### WHAT IS REQUIRED
Each entry is to be reproduced verbatim, and images are to be omitted.

Excerpts from a dataset

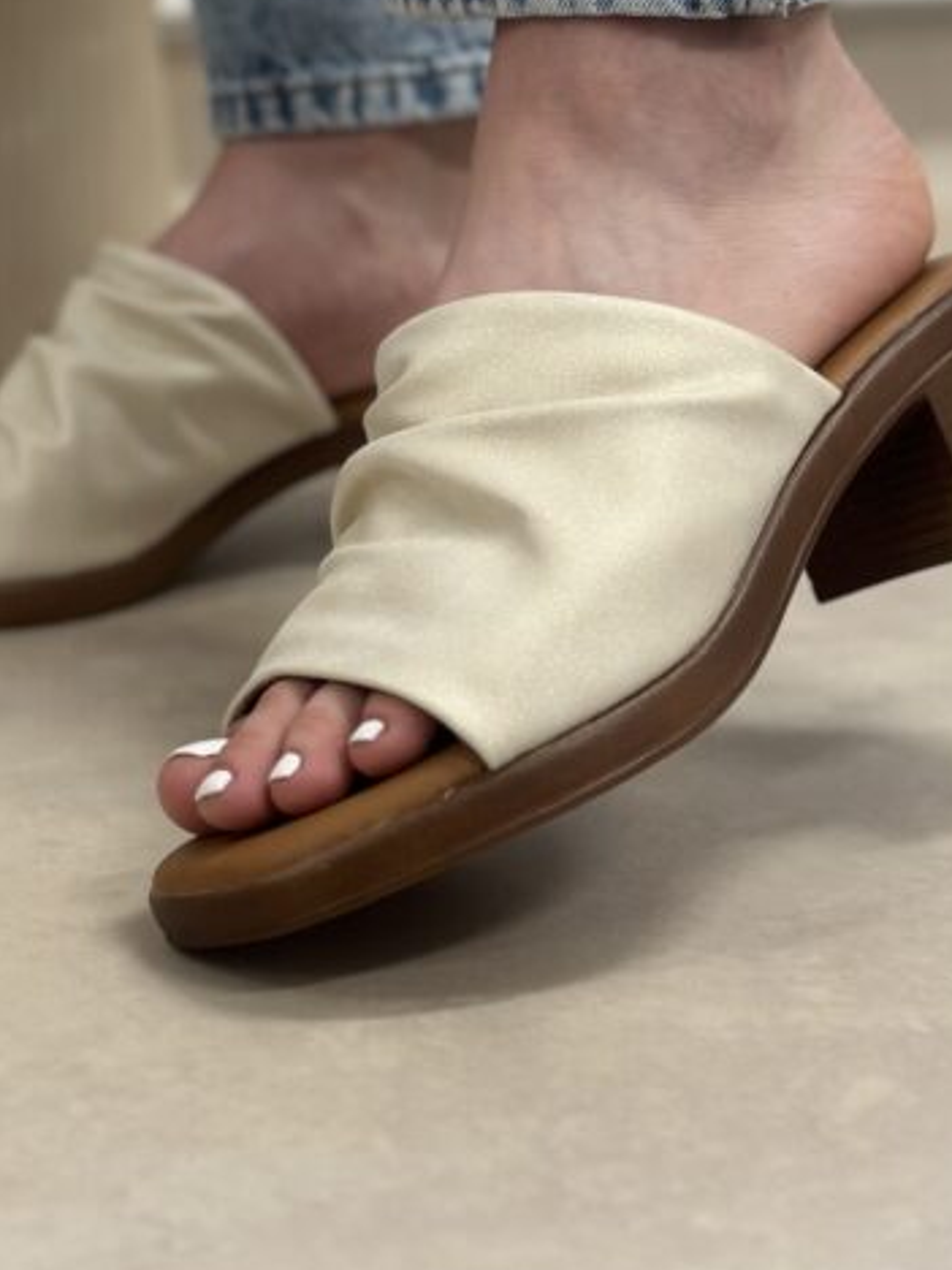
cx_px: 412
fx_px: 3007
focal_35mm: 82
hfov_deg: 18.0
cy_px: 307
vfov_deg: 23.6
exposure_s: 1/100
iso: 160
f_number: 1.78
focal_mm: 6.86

### WRITTEN RESPONSE
cx_px: 412
fx_px: 3007
focal_35mm: 82
hfov_deg: 18.0
cy_px: 307
vfov_deg: 23.6
exposure_s: 1/100
iso: 160
f_number: 1.78
focal_mm: 6.86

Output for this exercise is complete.